# 10gal tank cycling w/ guppies. thinking about planting....



## JennaH (Sep 28, 2009)

I have a 10 gallon tank that hasn't established yet. it's currently cycling with 7 feeder guppies and 1 crab. i recently discovered this art of planted tanks & i realize how sheltered i've been! anyways, i currently have plain ol aquarium gravel at the bottom & 2 15w bulbs. i use hard tap water, so my PH is super high. i've ordered a piece of sinking driftwood. so my basic questions are:
should i wait until my tank is cycled before attempting to plant?
could the driftwood help lower my PH?
are my bulbs bright enough?
and FINALLY... how the heck should i go about switching the ghetto gravel for substrate and sand?

ugh.. i hate being a newbie at things, but any help is greatly appreciated!!


----------



## evanluke (Jun 7, 2009)

No need to wait for the tank to cycle before planting. Planting with a good amount of rapidly growing plants should help temper the ammonia and nitrite spikes associated with the cycle as the plants tend to favor using both to grow.

Lighting should be adequate.

Driftwood may help lower the pH. I wouldn't worry so much about the pH, just plant the tank with plants and focus on keeping the plants healthy and they will take care of the fish.

I would consider dosing Seachem's Flourish Comprehensive and Seachem's Excel for the plants.
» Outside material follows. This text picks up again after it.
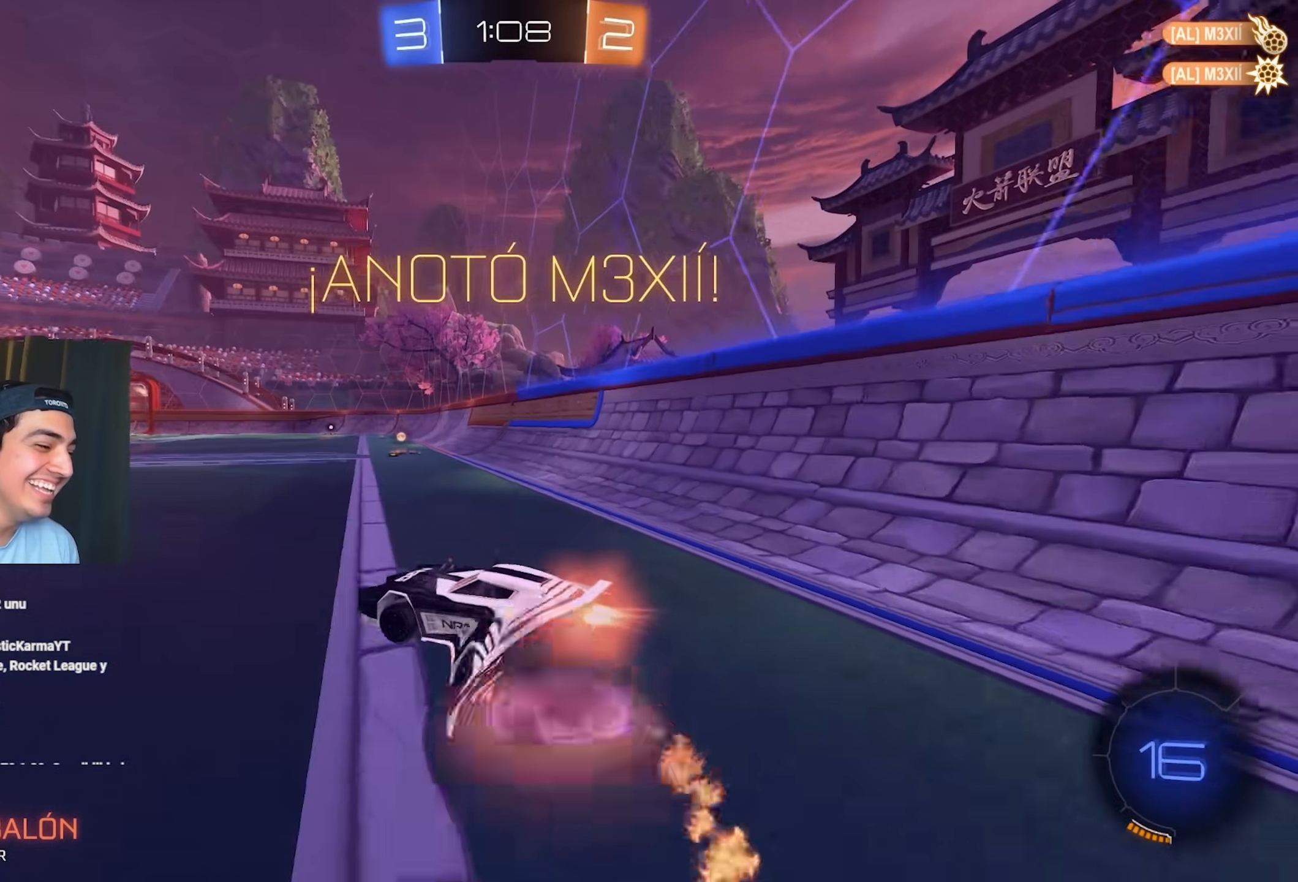
{"dt_ms": 500, "buttons": [], "left_stick": "down-left", "events": [[117, "left_stick", "down-left"]]}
As far as the substrate, I would just yank out all the decorations and the gravel but keep the filter running and replace the gravel with a planted tank substrate like Seachem's Flourite or Eco Complete.
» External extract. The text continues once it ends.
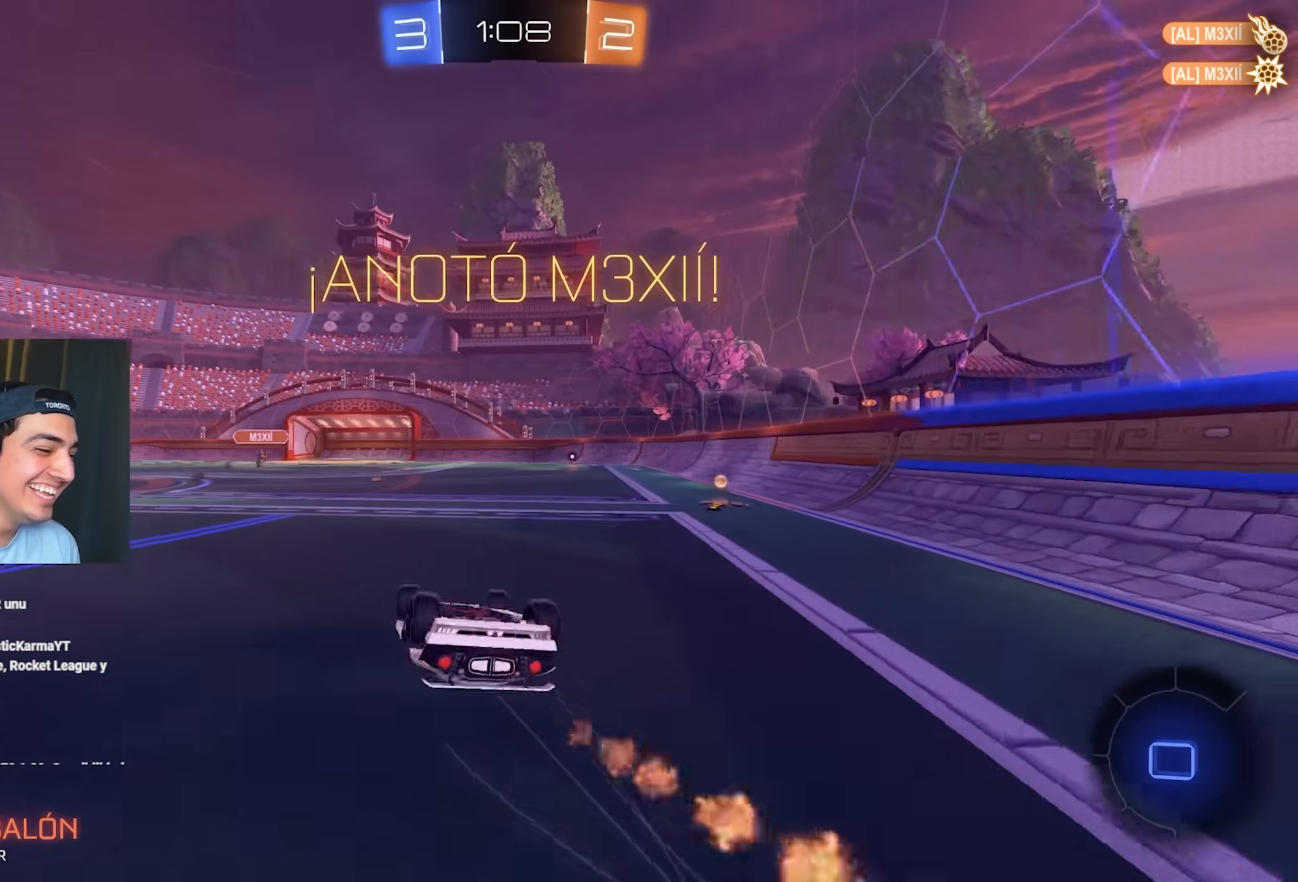
{"dt_ms": 500, "buttons": [], "left_stick": "down", "events": [[483, "left_stick", "down"]]}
Glad you are considering doing a planted tank. I think you will find it is a wonderfully satisfying way to participate in the hobby.

You are asking all the right questions, so keep it up.

Good Luck!

-Evan


----------



## roznalos (Aug 18, 2008)

I'm just wondering, what type of light do you have?
Is it incandescent or fluorescent?


----------



## JennaH (Sep 28, 2009)

thanks for the quick response! ok, i'll look into getting those supplements. thinking of starting with java fern, java moss, and amazon sword. these seem to be the majority favorite for beginner plants.

i am planning on getting eco-complete, i also came across this http://www.aquariumplants.com/Freshwater_Aquarium_Plant_Substrate_p/ss.htm
i think i want a smoother look than the eco-complete or whatever, so i can just add some black sand on top right?

i've read about black flourite, seems to look a bit smoother- but have heard it's actually more grey?


----------



## JennaH (Sep 28, 2009)

bulbs are incandescent, came with tank & hood setup


----------



## roznalos (Aug 18, 2008)

You should change you lighting since that would just heat up your tank, and not make plants grow. You could buy those clip on lamps from walmart or something, and buy spiral compact fluorescent bulbs that has at least 6500k temperature. That's the more economic way for lighting. 
No comment on the substrate choice, since I've never used any plant substrate except for ADA AS Amazonia. It's on the expensive side, but it's worth it.


----------



## SPECIAL||PLANS (May 27, 2009)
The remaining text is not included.